Axatilimab

Monoclonal antibody
- Type: Whole antibody
- Source: Humanized
- Target: CSF-1R

Clinical data
- Trade names: Niktimvo
- Other names: axatilimab-csfr
- AHFS/Drugs.com: Monograph
- MedlinePlus: a624043
- License data: US DailyMed: Axatilimab;
- Routes of administration: Intravenous
- Drug class: Antineoplastic
- ATC code: None;

Legal status
- Legal status: US: ℞-only;

Identifiers
- CAS Number: 2155851-88-8;
- DrugBank: DB16388;
- UNII: R96Z451BMC;
- KEGG: D11952;

Chemical and physical data
- Formula: C_{6568}H_{10092}N_{1696}O_{2052}S_{48}
- Molar mass: 147185.68 g·mol^{−1}

= Axatilimab =

Monoclonal antibody

Axatilimab, sold under the brand name Niktimvo, is a monoclonal antibody used for the treatment of chronic graft-versus-host disease. It is a blocker of the colony stimulating factor-1 receptor. It is given by injection into a vein.

The most common side effects include infections; increased blood level of liver enzymes; decreased blood level of phosphate; low red blood cell count (anemia); muscle, bone, or joint pain; increased blood level of pancreatic enzymes; low energy; increased blood level of calcium; increased blood level of a muscle enzyme; increased blood level of a bone enzyme; nausea; headache; diarrhea; cough; fever; shortness of breath; and infusion related reactions. Infusion-related reactions are common and can be serious.
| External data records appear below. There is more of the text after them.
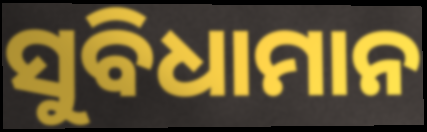
ସୁବିଧାମାନ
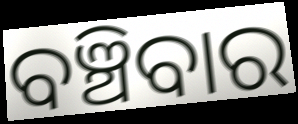
ବଞ୍ଚିବାର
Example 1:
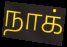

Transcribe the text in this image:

நாக்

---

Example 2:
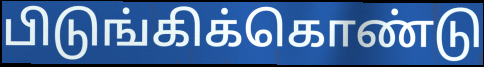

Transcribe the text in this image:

பிடுங்கிக்கொண்டு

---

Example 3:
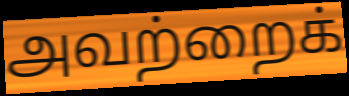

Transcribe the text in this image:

அவற்றைக்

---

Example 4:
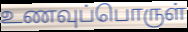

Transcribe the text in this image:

உணவுப்பொருள்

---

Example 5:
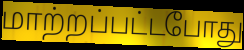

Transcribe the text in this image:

மாற்றப்பட்டபோது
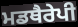
ਮਡਥੈਰੇਪੀ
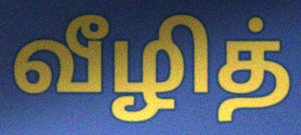
வீழித்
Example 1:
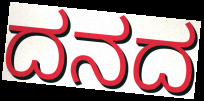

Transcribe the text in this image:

ದನದ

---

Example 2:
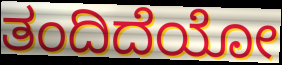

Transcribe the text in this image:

ತಂದಿದೆಯೋ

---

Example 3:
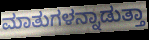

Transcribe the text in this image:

ಮಾತುಗಳನ್ನಾಡುತ್ತಾ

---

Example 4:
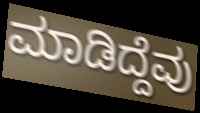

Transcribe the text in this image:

ಮಾಡಿದ್ದೆವು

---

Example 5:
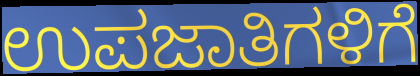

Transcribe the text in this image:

ಉಪಜಾತಿಗಳಿಗೆ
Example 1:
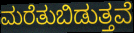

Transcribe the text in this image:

ಮರೆತುಬಿಡುತ್ತವೆ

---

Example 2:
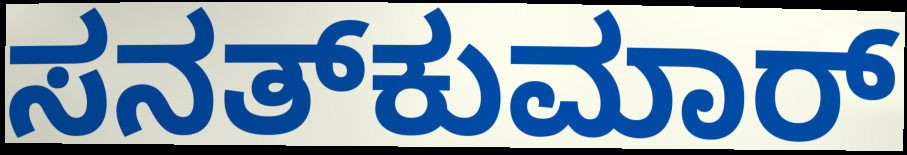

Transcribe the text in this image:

ಸನತ್‌ಕುಮಾರ್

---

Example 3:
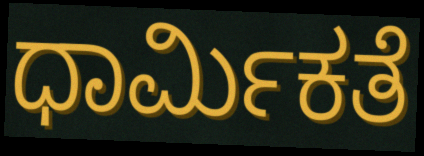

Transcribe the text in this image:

ಧಾರ್ಮಿಕತೆ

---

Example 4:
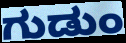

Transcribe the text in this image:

ಗುಡುಂ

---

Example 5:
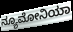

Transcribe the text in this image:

ನ್ಯೂಮೋನಿಯಾ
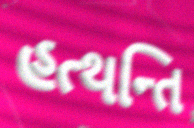
હત્થન્તિ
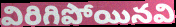
విరిగిపోయినవి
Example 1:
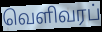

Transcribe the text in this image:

வெளிவரப்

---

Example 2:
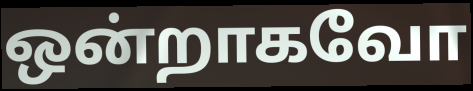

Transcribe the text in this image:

ஒன்றாகவோ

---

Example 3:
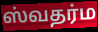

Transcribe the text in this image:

ஸ்வதர்ம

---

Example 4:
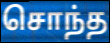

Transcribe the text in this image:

சொந்த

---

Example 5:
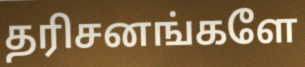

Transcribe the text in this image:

தரிசனங்களே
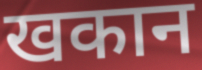
खकान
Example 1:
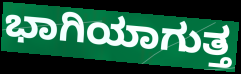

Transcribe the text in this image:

ಭಾಗಿಯಾಗುತ್ತ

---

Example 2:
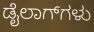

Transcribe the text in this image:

ಡೈಲಾಗ್‌ಗಳು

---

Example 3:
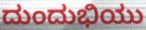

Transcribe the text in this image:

ದುಂದುಭಿಯು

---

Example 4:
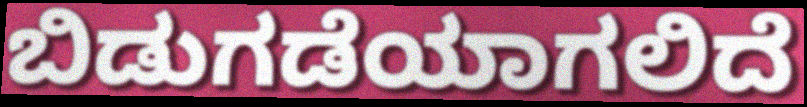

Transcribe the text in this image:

ಬಿಡುಗಡೆಯಾಗಲಿದೆ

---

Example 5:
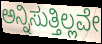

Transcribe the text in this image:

ಅನ್ನಿಸುತ್ತಿಲ್ಲವೇ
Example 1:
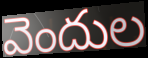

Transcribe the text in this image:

వెందుల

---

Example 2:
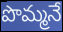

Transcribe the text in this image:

పొమ్మనే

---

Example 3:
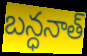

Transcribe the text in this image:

బన్ధనాత్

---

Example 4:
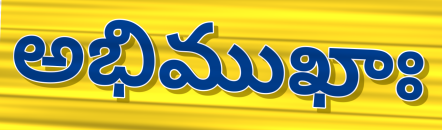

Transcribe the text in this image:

అభిముఖాః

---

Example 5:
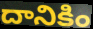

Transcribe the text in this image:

దానికిం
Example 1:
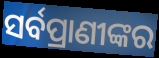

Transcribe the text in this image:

ସର୍ବପ୍ରାଣୀଙ୍କର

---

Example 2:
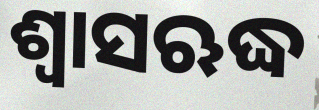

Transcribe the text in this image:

ଶ୍ୱାସଋଦ୍ଧ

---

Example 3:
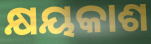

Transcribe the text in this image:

କ୍ଷୟକାଶ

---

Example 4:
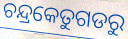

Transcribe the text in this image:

ଚନ୍ଦ୍ରକେତୁଗଡରୁ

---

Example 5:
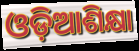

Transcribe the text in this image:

ଓଡ଼ିଆଶିକ୍ଷା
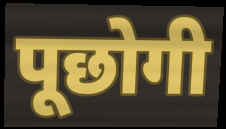
पूछोगी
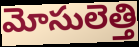
మోసులెత్తి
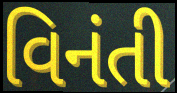
વિનંતી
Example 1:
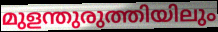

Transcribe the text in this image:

മുളന്തുരുത്തിയിലും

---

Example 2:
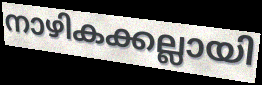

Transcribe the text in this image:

നാഴികക്കല്ലായി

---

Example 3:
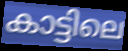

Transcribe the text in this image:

കാട്ടിലെ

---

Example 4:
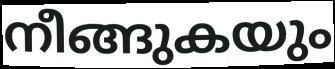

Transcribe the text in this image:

നീങ്ങുകയും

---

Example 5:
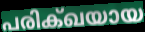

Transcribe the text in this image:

പരിക്ഖയായ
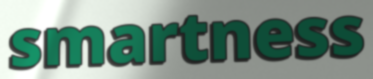
smartness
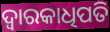
ଦ୍ୱାରକାଧିପତି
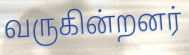
வருகின்றனர்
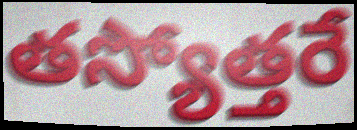
తస్యోత్తరే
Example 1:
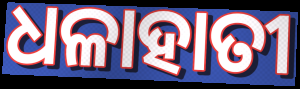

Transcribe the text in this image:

Axatilimab was approved for medical use in the United States in August 2024. The US Food and Drug Administration (FDA) considers it to be a first-in-class medication.

== Medical use ==
Axatilimab is indicated for the treatment of chronic graft-versus-host disease after failure of at least two prior lines of systemic therapy in people weighing at least 40 kg.

== Adverse effects ==
The most common adverse reactions include increased aspartate aminotransferase (AST), infection (pathogen unspecified), increased alanine aminotransferase (ALT), decreased phosphate, decreased hemoglobin, viral infection, increased gamma glutamyl transferase (GGT), musculoskeletal pain, increased lipase, fatigue, increased amylase, increased calcium, increased creatine phosphokinase (CPK), increased alkaline phosphatase (ALP), nausea, headache, diarrhea, cough, bacterial infection, pyrexia, and dyspnea.

== History ==
Efficacy was evaluated in AGAVE-201 (NCT04710576), a randomized, open-label, multicenter trial investigating three dosages of axatilimab in people with recurrent or refractory chronic graft-versus-host disease who had received at least two lines of systemic therapy and required additional treatment. Axatilimab was evaluated in an open-label single arm clinical trial of 79 participants with chronic graft-versus-host disease who had received at least two prior systemic treatments and required additional treatment. All participants received axatilimab 0.3 mg/kg every two weeks, until chronic graft-versus-host disease progression or unacceptable toxicity. The US Food and Drug Administration (FDA) approved axatilimab based on evidence of safety and efficacy from a clinical trial which included a total of 79 participants with chronic graft-versus-host disease after failure of two prior lines of systemic therapy. The trial was conducted at 55 sites in 13 countries, including Australia, Belgium, Canada, Germany, Greece, France, Israel, Italy, Spain, South Korea, Taiwan, the United Kingdom, and the United States. There were 24 sites in the United States. Out of 79 participants, at the approved dose of 0.3 mg/kg every two weeks, 37 participants were enrolled in the United States, and 43 participants at the trial sites outside of the United States.

The FDA granted the application for axatilimab orphan drug and fast track designations for the treatment of chronic graft-versus-host disease.

== Society and culture ==
=== Legal status ===
Axatilimab was approved for medical use in the United States in August 2024.

=== Names ===
Axatilimab is the international nonproprietary name.

Axatilimab is sold under the brand name Niktimvo.